© Lev Olkha – Fotolia.com
Ever notice how when celebrities strike it rich, they often talk about buying something for their mother or another family member? The gift of choice seems to be a great big house. But it could be something different.
Miami Heat guard Dwyane Wade bought his mom not just a house, but an entire church in Chicago. Explaining his decision, Wade told the Associated Press: “It’s the dream of every man, every boy, to be able to give their mother everything they want. So that was my dream and this is her dream.”
Then there’s entertainment mogul P. Diddy, who this year purchased a $360,000 Maybach for his son’s 16th birthday.
Despite these extraordinary presents, homes remain the favored gift when people start living large. Even Internet celebs, one-hit wonders and overnight sensations — like Antoine Dodson of YouTube/”Bed Intruder” fame — want to get that “big house” for momma.
While such generosity is admirable on many levels, it’s also often financially foolish.
High rollers frequently think they’re giving their parents and others a slice of the good life. In reality, they’re giving what I call “the gift of debt.” That’s when someone “gives” a family member or friend something that winds up costing the recipient (or the gift-giver) way more money than either party ever imagined.

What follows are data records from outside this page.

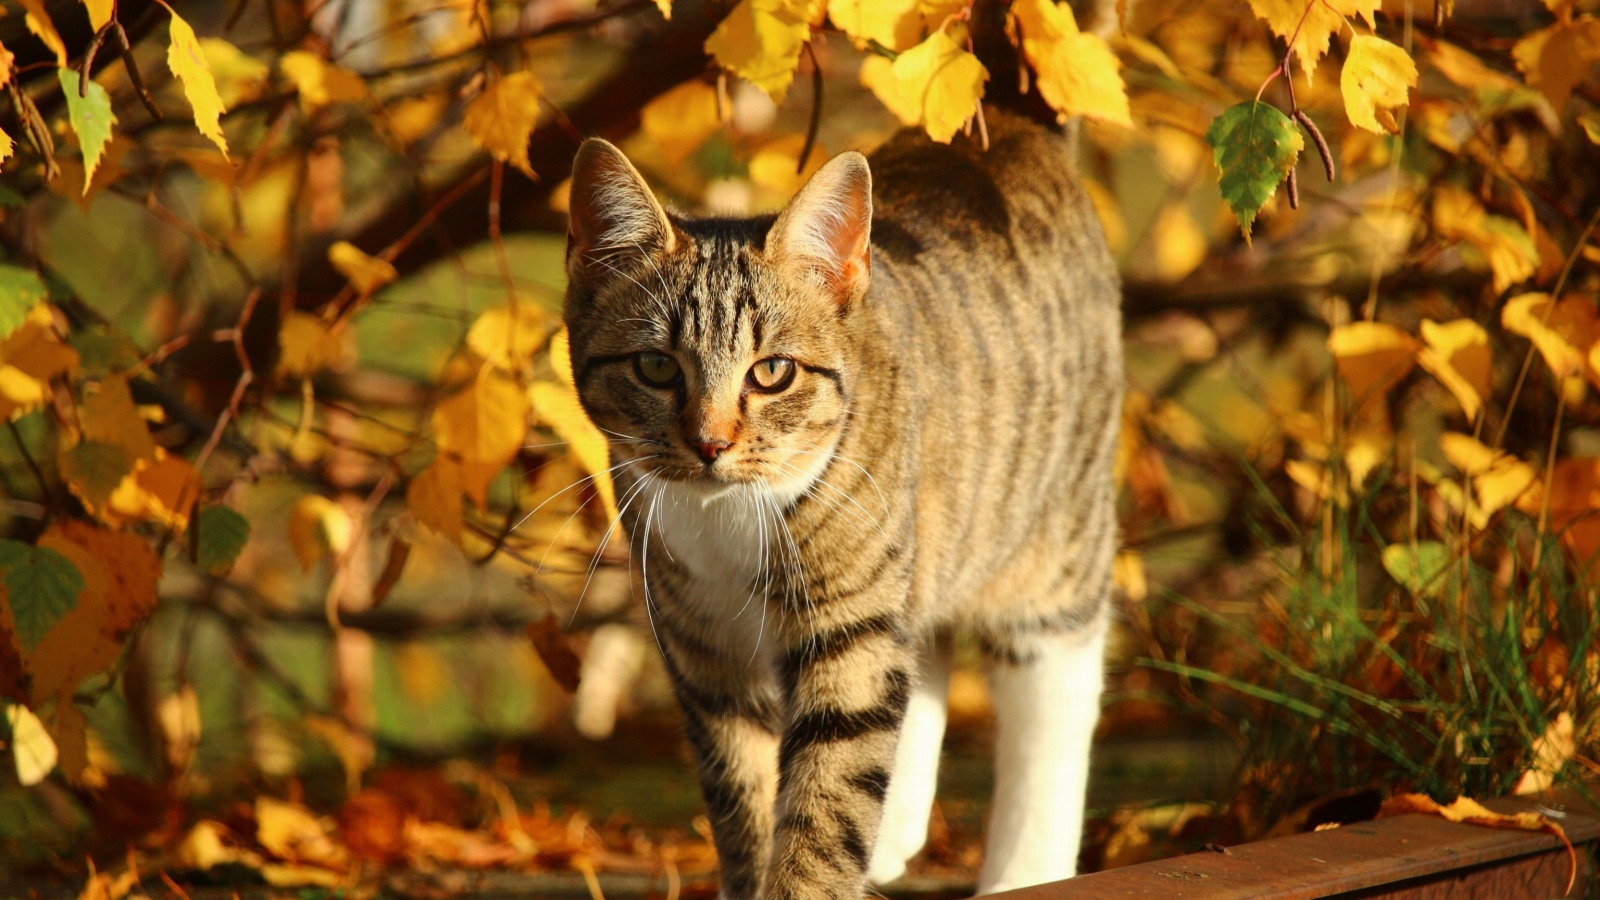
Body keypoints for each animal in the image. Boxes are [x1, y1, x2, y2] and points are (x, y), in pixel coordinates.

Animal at [563, 106, 1126, 896]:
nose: (709, 444)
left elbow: (829, 796)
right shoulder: (705, 656)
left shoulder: (848, 622)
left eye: (772, 372)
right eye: (654, 367)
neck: (728, 518)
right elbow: (745, 799)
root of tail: (1007, 122)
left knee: (1053, 689)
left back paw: (1022, 868)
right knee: (924, 643)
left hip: (1051, 533)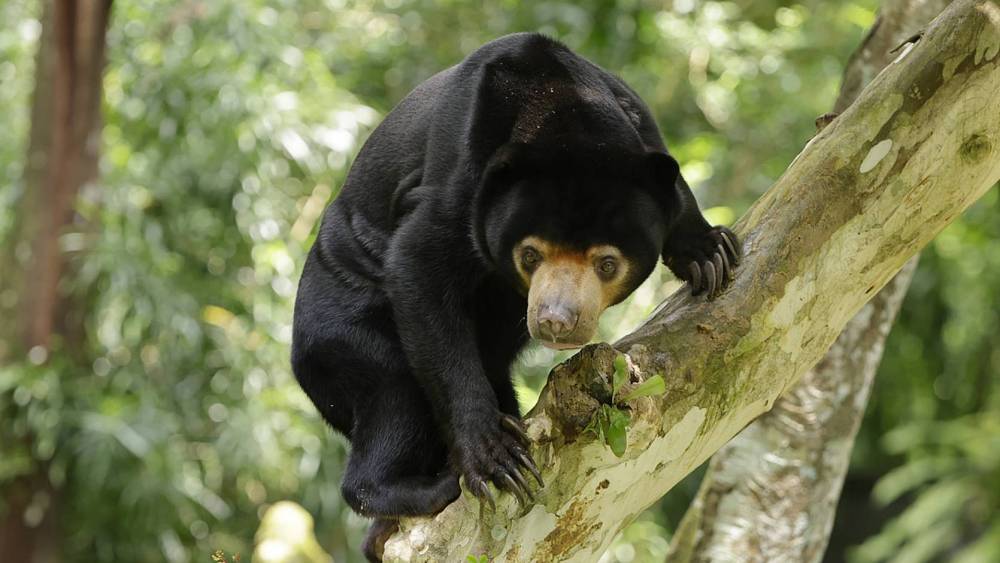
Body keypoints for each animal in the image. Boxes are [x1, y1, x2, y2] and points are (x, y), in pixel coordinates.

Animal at [291, 32, 740, 561]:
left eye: (607, 263)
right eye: (530, 254)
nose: (556, 320)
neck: (554, 104)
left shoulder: (635, 117)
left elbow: (674, 190)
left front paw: (710, 254)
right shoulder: (463, 183)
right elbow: (417, 266)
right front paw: (494, 454)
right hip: (339, 332)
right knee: (391, 391)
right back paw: (420, 490)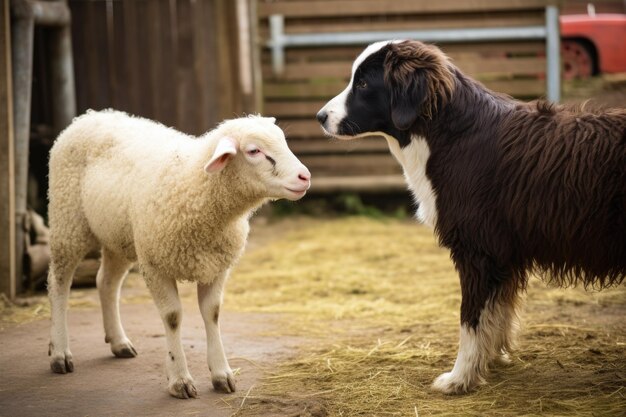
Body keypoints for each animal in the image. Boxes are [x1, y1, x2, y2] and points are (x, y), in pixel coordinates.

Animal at [46, 109, 310, 396]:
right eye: (254, 151)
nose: (304, 176)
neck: (193, 184)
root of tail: (89, 116)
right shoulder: (154, 265)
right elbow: (172, 317)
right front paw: (180, 379)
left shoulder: (216, 266)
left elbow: (212, 313)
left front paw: (221, 373)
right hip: (68, 222)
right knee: (59, 284)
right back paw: (59, 353)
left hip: (119, 236)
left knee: (106, 282)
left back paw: (119, 342)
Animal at [316, 39, 624, 394]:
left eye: (364, 84)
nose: (320, 117)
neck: (449, 133)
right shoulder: (504, 256)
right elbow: (497, 314)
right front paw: (491, 360)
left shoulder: (478, 251)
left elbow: (471, 319)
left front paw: (460, 377)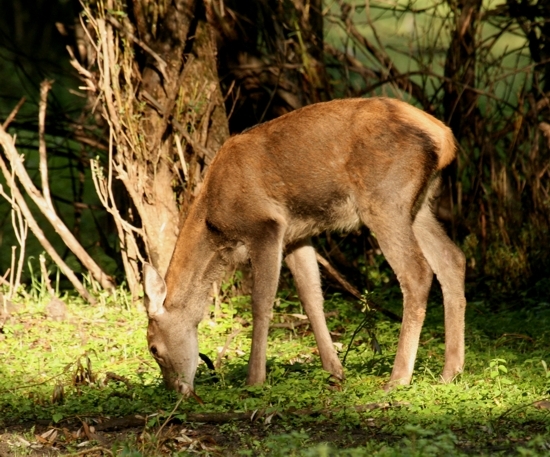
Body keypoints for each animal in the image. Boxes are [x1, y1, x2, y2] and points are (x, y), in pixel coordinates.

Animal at [144, 96, 468, 396]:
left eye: (153, 348)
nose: (176, 390)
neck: (215, 223)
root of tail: (445, 138)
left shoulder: (265, 225)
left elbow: (261, 302)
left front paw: (255, 379)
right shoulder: (296, 236)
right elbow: (311, 297)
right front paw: (335, 370)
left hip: (385, 198)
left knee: (417, 272)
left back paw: (398, 378)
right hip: (419, 205)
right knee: (453, 259)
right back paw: (450, 371)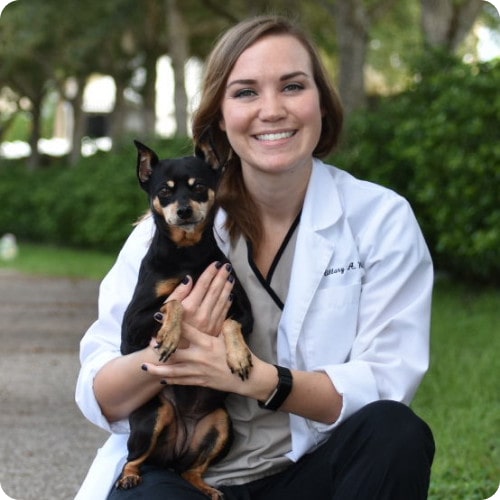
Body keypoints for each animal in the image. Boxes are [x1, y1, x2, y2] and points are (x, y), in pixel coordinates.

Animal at [115, 141, 252, 500]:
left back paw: (207, 488)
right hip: (155, 415)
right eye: (164, 191)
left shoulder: (244, 313)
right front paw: (170, 336)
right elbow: (174, 300)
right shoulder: (130, 328)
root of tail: (173, 454)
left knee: (191, 470)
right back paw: (130, 477)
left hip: (220, 424)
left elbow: (230, 323)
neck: (187, 254)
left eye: (199, 187)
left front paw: (239, 357)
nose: (184, 211)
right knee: (133, 459)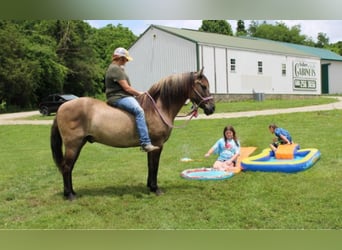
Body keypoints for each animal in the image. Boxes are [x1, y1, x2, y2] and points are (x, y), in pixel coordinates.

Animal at [50, 67, 215, 200]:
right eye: (203, 86)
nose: (212, 108)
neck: (158, 108)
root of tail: (62, 107)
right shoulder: (158, 145)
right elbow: (155, 166)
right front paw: (156, 189)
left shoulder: (151, 146)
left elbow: (150, 165)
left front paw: (150, 186)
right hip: (73, 145)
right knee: (66, 167)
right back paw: (70, 195)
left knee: (68, 167)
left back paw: (72, 192)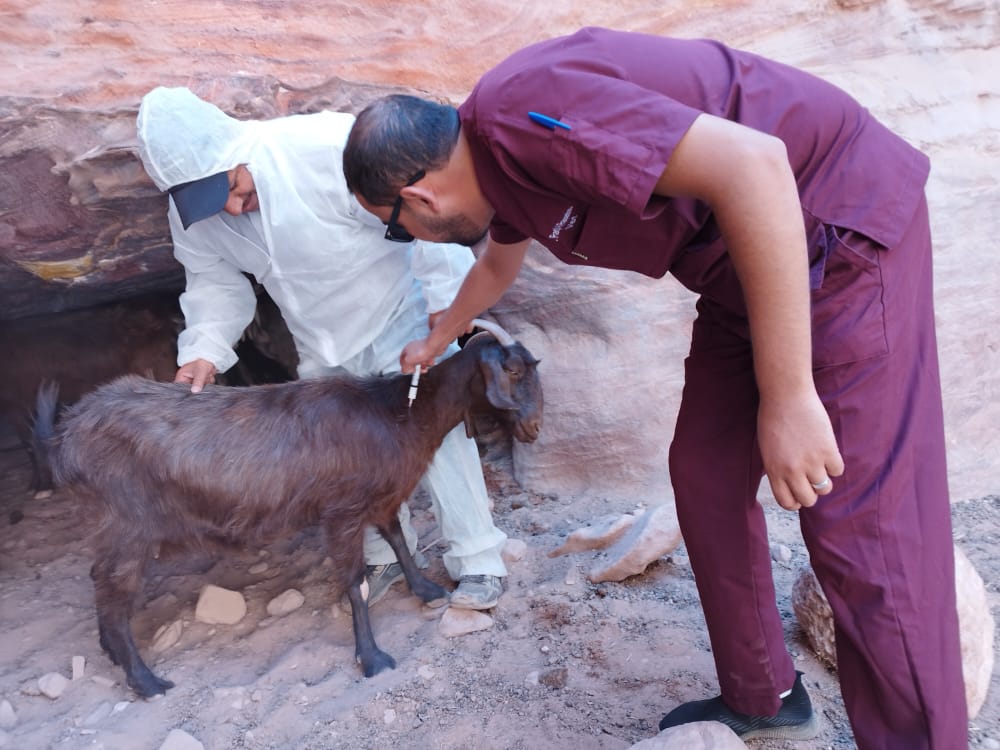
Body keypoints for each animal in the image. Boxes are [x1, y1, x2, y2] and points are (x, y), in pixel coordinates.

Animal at [35, 320, 544, 704]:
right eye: (513, 370)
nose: (536, 427)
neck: (399, 413)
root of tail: (64, 435)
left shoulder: (379, 499)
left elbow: (399, 540)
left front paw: (426, 590)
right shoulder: (341, 511)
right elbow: (354, 583)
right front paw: (372, 658)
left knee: (101, 584)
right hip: (127, 524)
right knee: (112, 595)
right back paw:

For instance, a house that’s a “gift” not only has to be furnished, it also comes with annual property taxes, insurance, maintenance expenses and often a mortgage as well. A luxury car given as a “present” nevertheless requires gas, tires, ongoing upkeep, car insurance, and quite possibly car payments too.
That’s why all gifts like homes, cars, etc. are “gifts of debt” because they require ongoing costs, additional expenses or upkeep that most recipients simply can’t pay on their own.
You might not be a “baller” with deep pockets. But with Black Friday approaching, and the holiday shopping season already in full swing, you may be tempted to do some serious spending of your own.
“But if you give someone an extravagant gift, and you put them in a position where maintaining that gift doesn’t fit their budget, then you’re really not helping them,” says Stacey Tisdale, author of The True Cost of Happiness: The Real Story Behind Managing Your Money and the creator of Winning Plays, a life skills and financial literacy program for teens.